Well, when we left Perth, Australia, on January 31st we headed to Singapore, thrilled but with reservations (no, not at a hostel…).  I was worried.   I knew from Japan that eating in Asia was going to be tougher than I had hoped.  In fact my cheerful optimism about coping with our food allergies was beginning to feel distinctly foolish and naive.  Despite weeks that were enjoyable in almost every other regard our time in southeast Asia was defined by trouble with food.   Darn that glutinous soy sauce.  Rory ended up with his food allergies triggered, then on top of that unhappiness picked up a case of traveller’s diarrhea by the time we got to Kuala Lumpur.  [More blogs to follow-soon!- on these places, I promise]  By Penang, in northern Malaysia, he had to get checked out by a doctor and was admitted to the hospital for monitoring.   We spent 3 nights in the hospital, and with every frenzied rush to the toilet my dreams of floating down the Mekong and strolling the streets of Llasa got dimmer and dimmer.  We spent 5 days at a luxury hotel in Penang, hoping that Rory would plump up overnight and waiting for Chinese New Year to blow over.   I think it was on the third day out of the hospital, when we were still struggling to get food that was “our kind” that Rory would eat and he was still losing weight, that I gave up and called Qantas to change our flights.  Rather than flying from Beijing to London in late spring we flew from Singapore to London February 19th.  We had 2 nights in London and on February 22 we arrived at my parents’ house in North Carolina.

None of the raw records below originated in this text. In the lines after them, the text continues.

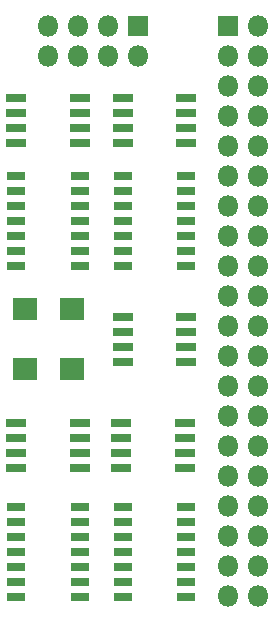
<source format=gts>
G04 #@! TF.GenerationSoftware,KiCad,Pcbnew,5.0.0-fee4fd1~66~ubuntu18.04.1*
G04 #@! TF.CreationDate,2018-09-10T21:16:37+02:00*
G04 #@! TF.ProjectId,QuadCAN-FD,5175616443414E2D46442E6B69636164,rev?*
G04 #@! TF.SameCoordinates,Original*
G04 #@! TF.FileFunction,Soldermask,Top*
G04 #@! TF.FilePolarity,Negative*
%FSLAX46Y46*%
G04 Gerber Fmt 4.6, Leading zero omitted, Abs format (unit mm)*
G04 Created by KiCad (PCBNEW 5.0.0-fee4fd1~66~ubuntu18.04.1) date Mon Sep 10 21:16:37 2018*
%MOMM*%
%LPD*%
G01*
G04 APERTURE LIST*
%ADD10R,1.651600X0.701600*%
%ADD11R,2.101600X1.901600*%
%ADD12R,1.801600X1.801600*%
%ADD13O,1.801600X1.801600*%
%ADD14R,1.601600X0.701600*%
G04 APERTURE END LIST*
D10*
G04 #@! TO.C,U9*
X92667500Y-50060000D03*
X92667500Y-51330000D03*
X92667500Y-52600000D03*
X92667500Y-53870000D03*
X98067500Y-53870000D03*
X98067500Y-52600000D03*
X98067500Y-51330000D03*
X98067500Y-50060000D03*
G04 #@! TD*
D11*
G04 #@! TO.C,X1*
X84367500Y-49425000D03*
X84367500Y-54505000D03*
X88367500Y-54505000D03*
X88367500Y-49425000D03*
G04 #@! TD*
D12*
G04 #@! TO.C,J1*
X101600000Y-25400000D03*
D13*
X104140000Y-25400000D03*
X101600000Y-27940000D03*
X104140000Y-27940000D03*
X101600000Y-30480000D03*
X104140000Y-30480000D03*
X101600000Y-33020000D03*
X104140000Y-33020000D03*
X101600000Y-35560000D03*
X104140000Y-35560000D03*
X101600000Y-38100000D03*
X104140000Y-38100000D03*
X101600000Y-40640000D03*
X104140000Y-40640000D03*
X101600000Y-43180000D03*
X104140000Y-43180000D03*
X101600000Y-45720000D03*
X104140000Y-45720000D03*
X101600000Y-48260000D03*
X104140000Y-48260000D03*
X101600000Y-50800000D03*
X104140000Y-50800000D03*
X101600000Y-53340000D03*
X104140000Y-53340000D03*
X101600000Y-55880000D03*
X104140000Y-55880000D03*
X101600000Y-58420000D03*
X104140000Y-58420000D03*
X101600000Y-60960000D03*
X104140000Y-60960000D03*
X101600000Y-63500000D03*
X104140000Y-63500000D03*
X101600000Y-66040000D03*
X104140000Y-66040000D03*
X101600000Y-68580000D03*
X104140000Y-68580000D03*
X101600000Y-71120000D03*
X104140000Y-71120000D03*
X101600000Y-73660000D03*
X104140000Y-73660000D03*
G04 #@! TD*
D12*
G04 #@! TO.C,J2*
X93980000Y-25400000D03*
D13*
X93980000Y-27940000D03*
X91440000Y-25400000D03*
X91440000Y-27940000D03*
X88900000Y-25400000D03*
X88900000Y-27940000D03*
X86360000Y-25400000D03*
X86360000Y-27940000D03*
G04 #@! TD*
D14*
G04 #@! TO.C,U1*
X92667500Y-38155000D03*
X92667500Y-39425000D03*
X92667500Y-40695000D03*
X92667500Y-41965000D03*
X92667500Y-43235000D03*
X92667500Y-44505000D03*
X92667500Y-45775000D03*
X98067500Y-45775000D03*
X98067500Y-44505000D03*
X98067500Y-43235000D03*
X98067500Y-41965000D03*
X98067500Y-40695000D03*
X98067500Y-39425000D03*
X98067500Y-38155000D03*
G04 #@! TD*
G04 #@! TO.C,U2*
X89067500Y-38155000D03*
X89067500Y-39425000D03*
X89067500Y-40695000D03*
X89067500Y-41965000D03*
X89067500Y-43235000D03*
X89067500Y-44505000D03*
X89067500Y-45775000D03*
X83667500Y-45775000D03*
X83667500Y-44505000D03*
X83667500Y-43235000D03*
X83667500Y-41965000D03*
X83667500Y-40695000D03*
X83667500Y-39425000D03*
X83667500Y-38155000D03*
G04 #@! TD*
G04 #@! TO.C,U3*
X92667500Y-66155000D03*
X92667500Y-67425000D03*
X92667500Y-68695000D03*
X92667500Y-69965000D03*
X92667500Y-71235000D03*
X92667500Y-72505000D03*
X92667500Y-73775000D03*
X98067500Y-73775000D03*
X98067500Y-72505000D03*
X98067500Y-71235000D03*
X98067500Y-69965000D03*
X98067500Y-68695000D03*
X98067500Y-67425000D03*
X98067500Y-66155000D03*
G04 #@! TD*
G04 #@! TO.C,U4*
X89067500Y-66155000D03*
X89067500Y-67425000D03*
X89067500Y-68695000D03*
X89067500Y-69965000D03*
X89067500Y-71235000D03*
X89067500Y-72505000D03*
X89067500Y-73775000D03*
X83667500Y-73775000D03*
X83667500Y-72505000D03*
X83667500Y-71235000D03*
X83667500Y-69965000D03*
X83667500Y-68695000D03*
X83667500Y-67425000D03*
X83667500Y-66155000D03*
G04 #@! TD*
D10*
G04 #@! TO.C,U5*
X98067500Y-31560000D03*
X98067500Y-32830000D03*
X98067500Y-34100000D03*
X98067500Y-35370000D03*
X92667500Y-35370000D03*
X92667500Y-34100000D03*
X92667500Y-32830000D03*
X92667500Y-31560000D03*
G04 #@! TD*
G04 #@! TO.C,U6*
X83667500Y-31560000D03*
X83667500Y-32830000D03*
X83667500Y-34100000D03*
X83667500Y-35370000D03*
X89067500Y-35370000D03*
X89067500Y-34100000D03*
X89067500Y-32830000D03*
X89067500Y-31560000D03*
G04 #@! TD*
G04 #@! TO.C,U7*
X97950000Y-59055000D03*
X97950000Y-60325000D03*
X97950000Y-61595000D03*
X97950000Y-62865000D03*
X92550000Y-62865000D03*
X92550000Y-61595000D03*
X92550000Y-60325000D03*
X92550000Y-59055000D03*
G04 #@! TD*
G04 #@! TO.C,U8*
X83660000Y-59060000D03*
X83660000Y-60330000D03*
X83660000Y-61600000D03*
X83660000Y-62870000D03*
X89060000Y-62870000D03*
X89060000Y-61600000D03*
X89060000Y-60330000D03*
X89060000Y-59060000D03*
G04 #@! TD*
M02*

</source>
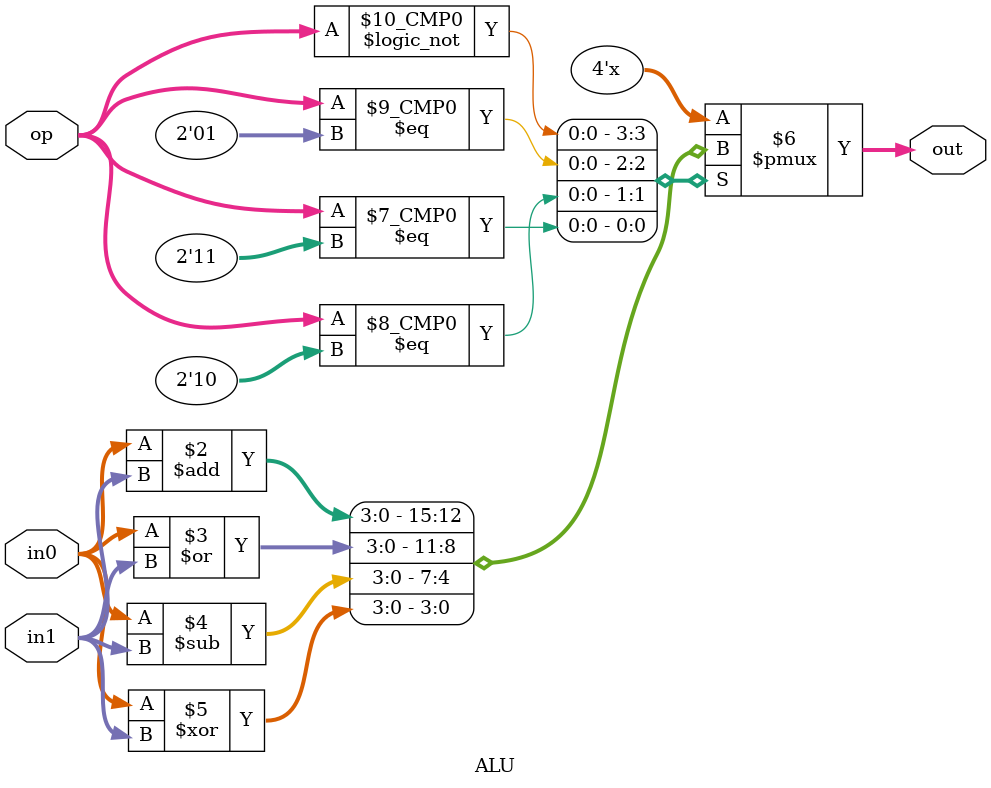
<source format=v>
module ALU(in0, in1, op, out);

parameter S = 4;
input [S-1:0] in0, in1;
input [1:0] op;
output reg [S-1:0] out;

always @(*) begin
    case (op)
        2'b00: out = in0 + in1;
        2'b01: out = in0 | in1; 
        2'b10: out = in0 - in1;
        2'b11: out = in0 ^ in1;
        default: out = 0;
    endcase
end


endmodule
</source>
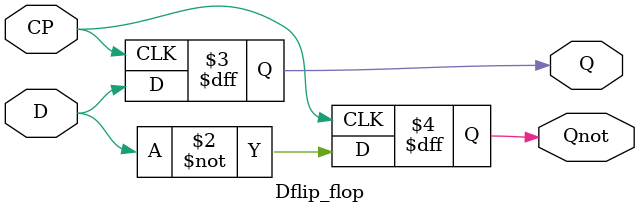
<source format=v>
module Dflip_flop(D,CP,Q,Qnot);
	input D,CP;
	output Q,Qnot;
	reg Q,Qnot;
			
	always @(posedge CP)
		begin
			Q = D;
			Qnot = ~Q;
		end
endmodule
</source>
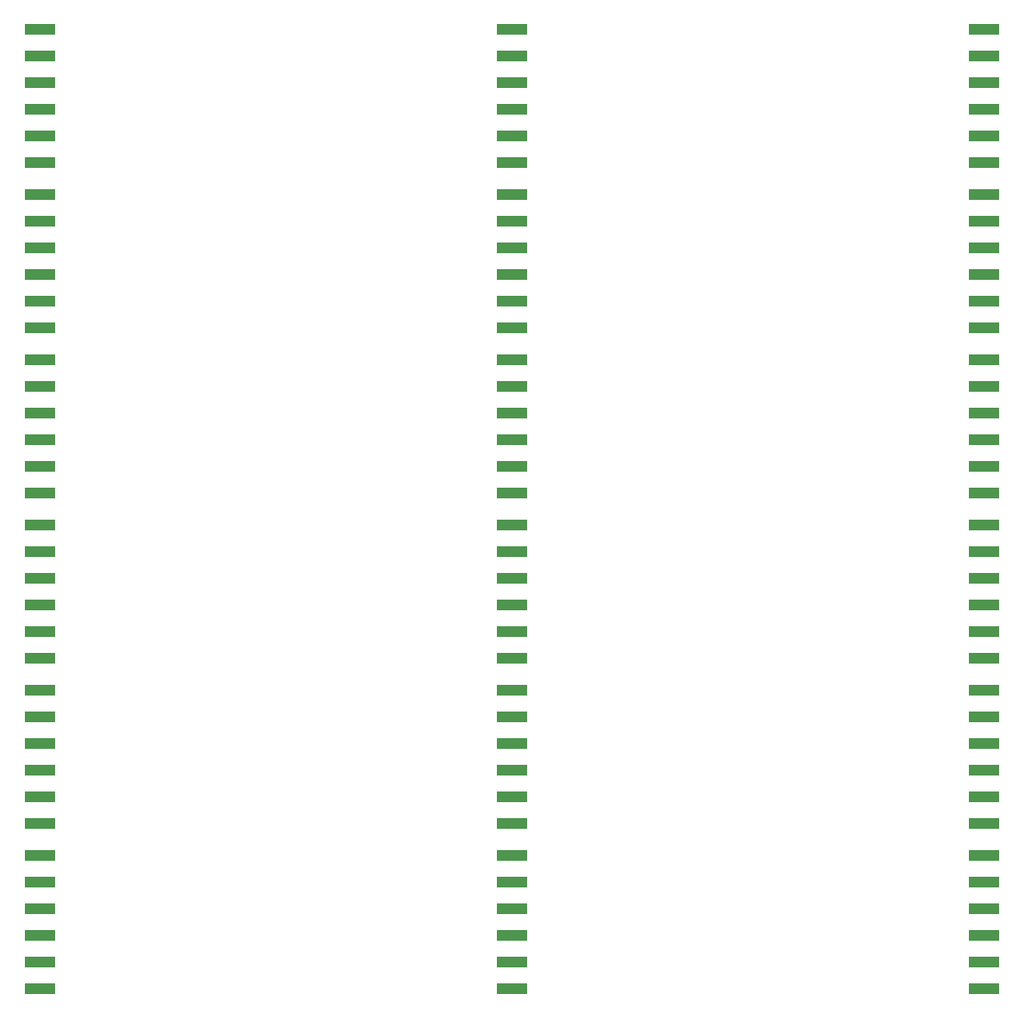
<source format=gbp>
%TF.GenerationSoftware,KiCad,Pcbnew,7.0.6*%
%TF.CreationDate,2023-11-19T12:44:13-07:00*%
%TF.ProjectId,SparkFun_BlueSMiRF-ESP32_panelized,53706172-6b46-4756-9e5f-426c7565534d,rev?*%
%TF.SameCoordinates,Original*%
%TF.FileFunction,Paste,Bot*%
%TF.FilePolarity,Positive*%
%FSLAX46Y46*%
G04 Gerber Fmt 4.6, Leading zero omitted, Abs format (unit mm)*
G04 Created by KiCad (PCBNEW 7.0.6) date 2023-11-19 12:44:13*
%MOMM*%
%LPD*%
G01*
G04 APERTURE LIST*
%ADD10R,3.000000X1.000000*%
G04 APERTURE END LIST*
D10*
%TO.C,J1*%
X121730000Y29710000D03*
X121730000Y27170000D03*
X121730000Y24630000D03*
X121730000Y22090000D03*
X121730000Y19550000D03*
X121730000Y17010000D03*
%TD*%
%TO.C,J1*%
X121730000Y61190000D03*
X121730000Y58650000D03*
X121730000Y56110000D03*
X121730000Y53570000D03*
X121730000Y51030000D03*
X121730000Y48490000D03*
%TD*%
%TO.C,J1*%
X121730000Y92670000D03*
X121730000Y90130000D03*
X121730000Y87590000D03*
X121730000Y85050000D03*
X121730000Y82510000D03*
X121730000Y79970000D03*
%TD*%
%TO.C,J1*%
X31830000Y45450000D03*
X31830000Y42910000D03*
X31830000Y40370000D03*
X31830000Y37830000D03*
X31830000Y35290000D03*
X31830000Y32750000D03*
%TD*%
%TO.C,J1*%
X31830000Y29710000D03*
X31830000Y27170000D03*
X31830000Y24630000D03*
X31830000Y22090000D03*
X31830000Y19550000D03*
X31830000Y17010000D03*
%TD*%
%TO.C,J1*%
X76780000Y76930000D03*
X76780000Y74390000D03*
X76780000Y71850000D03*
X76780000Y69310000D03*
X76780000Y66770000D03*
X76780000Y64230000D03*
%TD*%
%TO.C,J1*%
X31830000Y76930000D03*
X31830000Y74390000D03*
X31830000Y71850000D03*
X31830000Y69310000D03*
X31830000Y66770000D03*
X31830000Y64230000D03*
%TD*%
%TO.C,J1*%
X31830000Y61190000D03*
X31830000Y58650000D03*
X31830000Y56110000D03*
X31830000Y53570000D03*
X31830000Y51030000D03*
X31830000Y48490000D03*
%TD*%
%TO.C,J1*%
X76780000Y13970000D03*
X76780000Y11430000D03*
X76780000Y8890000D03*
X76780000Y6350000D03*
X76780000Y3810000D03*
X76780000Y1270000D03*
%TD*%
%TO.C,J1*%
X76780000Y29710000D03*
X76780000Y27170000D03*
X76780000Y24630000D03*
X76780000Y22090000D03*
X76780000Y19550000D03*
X76780000Y17010000D03*
%TD*%
%TO.C,J1*%
X31830000Y92670000D03*
X31830000Y90130000D03*
X31830000Y87590000D03*
X31830000Y85050000D03*
X31830000Y82510000D03*
X31830000Y79970000D03*
%TD*%
%TO.C,J1*%
X76780000Y45450000D03*
X76780000Y42910000D03*
X76780000Y40370000D03*
X76780000Y37830000D03*
X76780000Y35290000D03*
X76780000Y32750000D03*
%TD*%
%TO.C,J1*%
X76780000Y61190000D03*
X76780000Y58650000D03*
X76780000Y56110000D03*
X76780000Y53570000D03*
X76780000Y51030000D03*
X76780000Y48490000D03*
%TD*%
%TO.C,J1*%
X76780000Y92670000D03*
X76780000Y90130000D03*
X76780000Y87590000D03*
X76780000Y85050000D03*
X76780000Y82510000D03*
X76780000Y79970000D03*
%TD*%
%TO.C,J1*%
X121730000Y13970000D03*
X121730000Y11430000D03*
X121730000Y8890000D03*
X121730000Y6350000D03*
X121730000Y3810000D03*
X121730000Y1270000D03*
%TD*%
%TO.C,J1*%
X121730000Y45450000D03*
X121730000Y42910000D03*
X121730000Y40370000D03*
X121730000Y37830000D03*
X121730000Y35290000D03*
X121730000Y32750000D03*
%TD*%
%TO.C,J1*%
X121730000Y76930000D03*
X121730000Y74390000D03*
X121730000Y71850000D03*
X121730000Y69310000D03*
X121730000Y66770000D03*
X121730000Y64230000D03*
%TD*%
%TO.C,J1*%
X31830000Y13970000D03*
X31830000Y11430000D03*
X31830000Y8890000D03*
X31830000Y6350000D03*
X31830000Y3810000D03*
X31830000Y1270000D03*
%TD*%
M02*

</source>
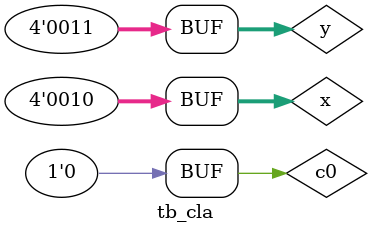
<source format=v>
`timescale 1ns / 1ps


module tb_cla();
    reg [3:0]x,y;
    reg c0;
    wire [3:0]s_cla;
    wire cout_cla;
    CLA uut(.x(x),.y(y),.c0(c0),.cout_cla(cout_cla),.s_cla(s_cla));
    initial begin
    
    x= 4'd0; y=4'd0; c0=0;
    #10
    x= 4'd1; y=4'd1; c0=0;
    #10
    x= 4'd2; y=4'd2; c0=0;
    #10
    x= 4'd4; y=4'd3; c0=0;
    #10
    x= 4'd2; y=4'd3; c0=0;
    end
endmodule

</source>
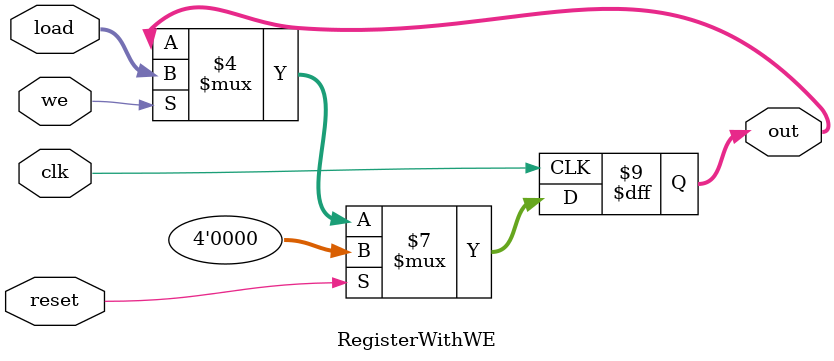
<source format=v>

module RegisterWithWE #(parameter W= 4) (clk, reset, we, load, out);

	input clk, reset, we;
	input [W-1:0] load;
	output reg [W-1:0] out;

	always @ (posedge clk)
	begin
		if(reset == 1) begin
			out <= 0;
		end else begin
			if(we == 1) begin
				out <= load;
			end
		end
	
	end
endmodule

</source>
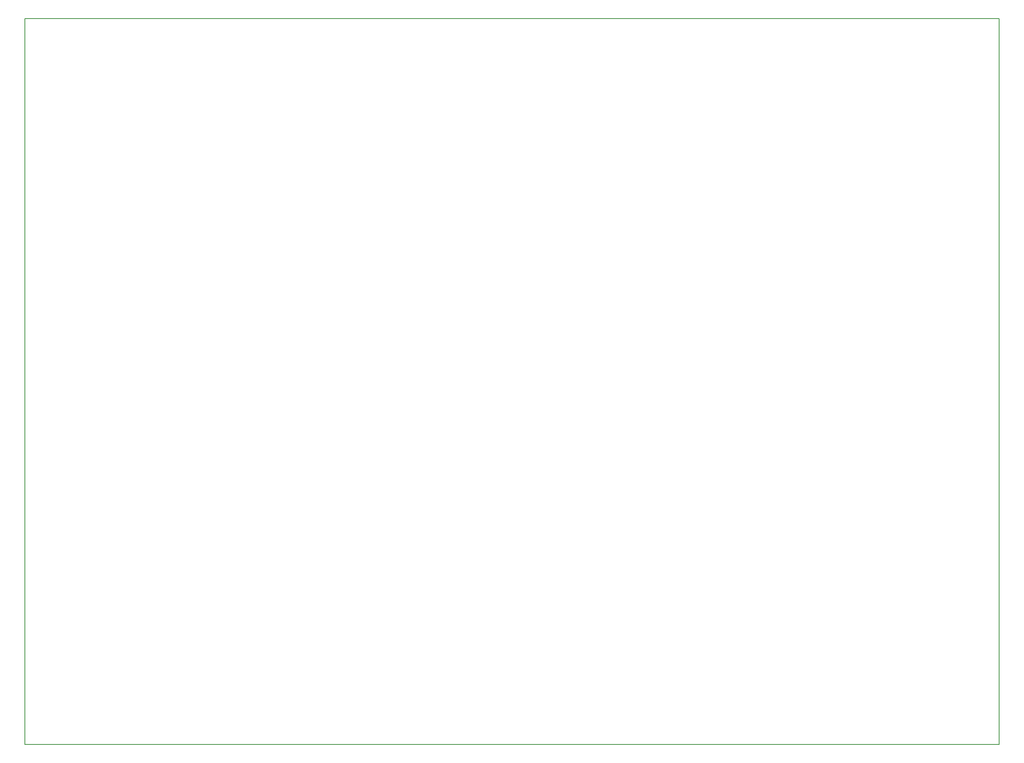
<source format=gbr>
G04 PROTEUS GERBER X2 FILE*
%TF.GenerationSoftware,Labcenter,Proteus,8.11-SP0-Build30052*%
%TF.CreationDate,2021-11-27T06:41:44+00:00*%
%TF.FileFunction,NonPlated,1,2,NPTH*%
%TF.FilePolarity,Positive*%
%TF.Part,Single*%
%TF.SameCoordinates,{e397242e-da90-49e6-b63e-a6f9376aac74}*%
%FSLAX45Y45*%
%MOMM*%
G01*
%TA.AperFunction,Profile*%
%ADD26C,0.203200*%
%TD.AperFunction*%
D26*
X-19350000Y+21790000D02*
X+1550000Y+21790000D01*
X+1550000Y+37360000D01*
X-19350000Y+37360000D01*
X-19350000Y+21790000D01*
M02*

</source>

For the last 6 weeks we’ve been on what Nora calls our “vacation” from our trip.  In many ways she’s so right.  We’ve slept in late, lazed around, eaten anything we wanted.  I’ve gotten a shockingly small amount of anything done. I haven’t managed to spruce  up my iPod or get to the dentist.  We have accomplished a few things.  Rory has regained some, although not all, of the 10 pounds he lost.  I got to see my children laugh with my grandmother one more time.   I cuddled with my cat Phoebe until my eyes were swollen shut from dander.  We were able to be here to support my parents when my father had knee replacement surgery.   We spent met up in the mountains with Brandon’s dad for a ski weekend (no skiing took place, though, thanks to a virus).  We got just enough snow for the kids to make a couple of tiny, tiny snowmen.   And my friend Jill’s baby just might recognize me; he lets me hold him, anyway, for which I am grateful.   These are not small things.

In three two days we set out again.  We’re flying into London to begin the third leg of our trip.  In my mind I used to think of this as one huge, year-long gig, and so this coming home in the middle was a big failure.  I think I’m starting to see that we’ve been going and coming for almost a year already, and that our travelling style may be a few months gone, a month home, over and over.   As we head out this time I’ll be going with bags packed a bit differently.  Rory and Nora will be going more confidently.  We’ll all be heading out with a more immediate sense  of connection to family and friends, and that’s fine by me.